Heathrow airport is to run a reduced flight schedule tomorrow (Sunday February 5), "in order to minimise the disruption to passengers caused by forecast snow and adverse weather".
BAA said that with a total of 5-10cm of snow expected to accumulate overnight, and with a 30 per cent chance of up to 15cm, it has taken the decision to cancel around 30 per cent of flights, The airport operator added that additional cancellations "may be made on a rolling basis".
BAA said that reduced visibility and possible freezing fog on Sunday would reduce capacity at Heathrow, adding that "without reductions to the flight schedule there would be significant disruption to flights and passengers at Heathrow".
However the operator said that it expects "the percentage of passengers who are able to fly to be higher than 70 per cent as airlines will transfer people between flights".
Heathrow's COO Normand Boivin, said: "This decision ensures that the greatest number of passengers can fly with the minimum amount of disruption. It also means that those passengers whose flights are cancelled will know in advance, and can make alternative arrangements or rebook in relative comfort."

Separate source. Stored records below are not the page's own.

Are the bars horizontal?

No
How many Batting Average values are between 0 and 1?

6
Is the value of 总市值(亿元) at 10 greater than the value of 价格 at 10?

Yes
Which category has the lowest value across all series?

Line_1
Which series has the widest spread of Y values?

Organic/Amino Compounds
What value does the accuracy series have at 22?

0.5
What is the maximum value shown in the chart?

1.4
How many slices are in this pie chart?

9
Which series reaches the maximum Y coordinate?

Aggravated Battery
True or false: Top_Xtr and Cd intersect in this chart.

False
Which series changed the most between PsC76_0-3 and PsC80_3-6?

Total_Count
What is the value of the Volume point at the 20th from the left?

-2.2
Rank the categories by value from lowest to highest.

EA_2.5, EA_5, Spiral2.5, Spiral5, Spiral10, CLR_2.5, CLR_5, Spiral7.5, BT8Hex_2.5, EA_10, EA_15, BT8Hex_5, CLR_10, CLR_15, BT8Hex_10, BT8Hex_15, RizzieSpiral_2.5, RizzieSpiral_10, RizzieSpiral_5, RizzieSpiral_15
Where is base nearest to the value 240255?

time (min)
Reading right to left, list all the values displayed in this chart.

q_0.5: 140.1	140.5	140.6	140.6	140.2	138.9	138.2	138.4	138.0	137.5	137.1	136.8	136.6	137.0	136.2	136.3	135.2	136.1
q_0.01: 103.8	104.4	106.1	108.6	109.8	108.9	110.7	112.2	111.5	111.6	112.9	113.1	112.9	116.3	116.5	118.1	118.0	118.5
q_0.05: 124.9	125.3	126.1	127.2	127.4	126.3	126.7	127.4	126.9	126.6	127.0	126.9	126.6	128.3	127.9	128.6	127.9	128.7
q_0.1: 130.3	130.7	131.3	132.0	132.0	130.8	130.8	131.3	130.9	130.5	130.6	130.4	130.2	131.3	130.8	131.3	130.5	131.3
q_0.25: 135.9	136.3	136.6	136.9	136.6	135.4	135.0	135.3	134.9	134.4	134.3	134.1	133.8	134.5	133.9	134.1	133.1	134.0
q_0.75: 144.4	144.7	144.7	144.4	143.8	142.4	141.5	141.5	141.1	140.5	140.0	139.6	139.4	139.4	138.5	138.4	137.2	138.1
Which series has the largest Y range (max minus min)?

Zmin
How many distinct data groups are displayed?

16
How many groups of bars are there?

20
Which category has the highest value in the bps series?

As of 2115 on Saturday February 4, the Heathrow airport website homepage said:
"Tomorrow's updated flight schedules are available from your airline; please check your flight's status before setting out. Our website will be updated as information becomes available."
BA's website is carrying the following advice, last updated at 1835:
"Due to the adverse weather conditions forecast in the southeast of England this weekend, BAA, Heathrow airlines, and air traffic control have agreed to introduce a reduced flight schedule at Heathrow on Sunday 5 February in order to minimise disruption to passengers.
"We are complying with this request and have now published our revised Heathrow schedule for Sunday.
"We are currently planning to operate a normal schedule at London Gatwick and London City.
"This is subject to change at short notice, so please continue to check here for any further updates."